We cannot fathom the incarnation, what it meant for God to become man. One of the earliest heresies to emerge was docetism: the claim that Jesus did not possess a truly human body, but rather a celestial or illusory body and therefore that he did not truly suffer on the cross, but only appeared to. The Gospels and wider New Testament counter this heresy by repeatedly affirming the reality of the incarnation. Not only do we read about the feelings, experiences, and suffering of Jesus, we also see Him as an individual, not some generic human. He has particular friends and turns of phrase, particular moments of intensity, and a particular concern for His mother, the Blessed Virgin Mary.

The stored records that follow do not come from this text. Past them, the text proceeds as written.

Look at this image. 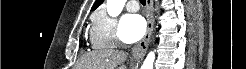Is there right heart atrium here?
<instances>
[{"label": "right heart atrium", "instance_id": "right-heart-atrium-1", "mask_svg": "<svg viewBox=\"0 0 246 69\" xmlns=\"http://www.w3.org/2000/svg\"><path fill=\"white\" fill-rule=\"evenodd\" d=\"M117 19L104 9H99L92 17L91 42L93 47H113L118 44Z\"/></svg>", "mask_w": 246, "mask_h": 69}]
</instances>
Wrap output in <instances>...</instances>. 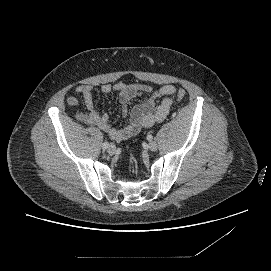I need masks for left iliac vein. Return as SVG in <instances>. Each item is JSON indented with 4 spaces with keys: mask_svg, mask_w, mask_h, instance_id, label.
<instances>
[{
    "mask_svg": "<svg viewBox=\"0 0 271 271\" xmlns=\"http://www.w3.org/2000/svg\"><path fill=\"white\" fill-rule=\"evenodd\" d=\"M148 148H149V150H151V151H156L157 148H158V145H157L156 142H150V143L148 144Z\"/></svg>",
    "mask_w": 271,
    "mask_h": 271,
    "instance_id": "1",
    "label": "left iliac vein"
}]
</instances>
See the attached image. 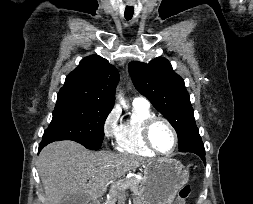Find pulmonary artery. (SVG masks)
<instances>
[{"label":"pulmonary artery","instance_id":"obj_1","mask_svg":"<svg viewBox=\"0 0 253 204\" xmlns=\"http://www.w3.org/2000/svg\"><path fill=\"white\" fill-rule=\"evenodd\" d=\"M133 104L149 107L150 103L145 97L137 96L133 99Z\"/></svg>","mask_w":253,"mask_h":204}]
</instances>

Sometimes, I think we forget the human nature of Jesus. In seeing Him in glory or as the familiar figure from Sunday school and illustrate bibles, we can lose that dimension of Him that is His individuality as a human being. This has an impact on our relationship with Him. When we see any member of the Trinity or God generally in generic terms, we can become detached and distant. God becomes merely a concept and we lapse into the well-meaning, bland “spiritually” espoused by so many people of goodwill whose ethics are so often good, but whose connection with God is less than what He desires.

The bible speaks of friendship with God and Christ referred to His disciples as His friends. Thinking back on my own spiritual condition (this is not the forum to go into detail, however) and the remote methods we currently use for holding church services and bible studies, I am struck by how easy it is for church and our individual lives to lapse into a kind of two-dimensional form.

So often I take a broad view of things, necessitated by studying and understanding various aspects of Scripture. But we are supposed to have a personal relationship with Christ and the foundation of that is getting to know who He is in all aspects of His character and life. Prayer is one part of that, but so is looking with fresh eyes at the accounts of His life found in the Gospels.

Looking at them again, I see a man who wept when Lazarus died, who felt compassion for people who had been ostracised, and who used harsh language against religious hypocrites and spiritual tyrants. This Jesus is not some generic human but someone who was hungry at a particular time in history after fasting for forty days; and who grew up in Egypt and Nazareth. He was fond of John, His friend, and entrusted him with the care of His mother, Mary.

This is a real person and it behoves me, at least, to think about that more often.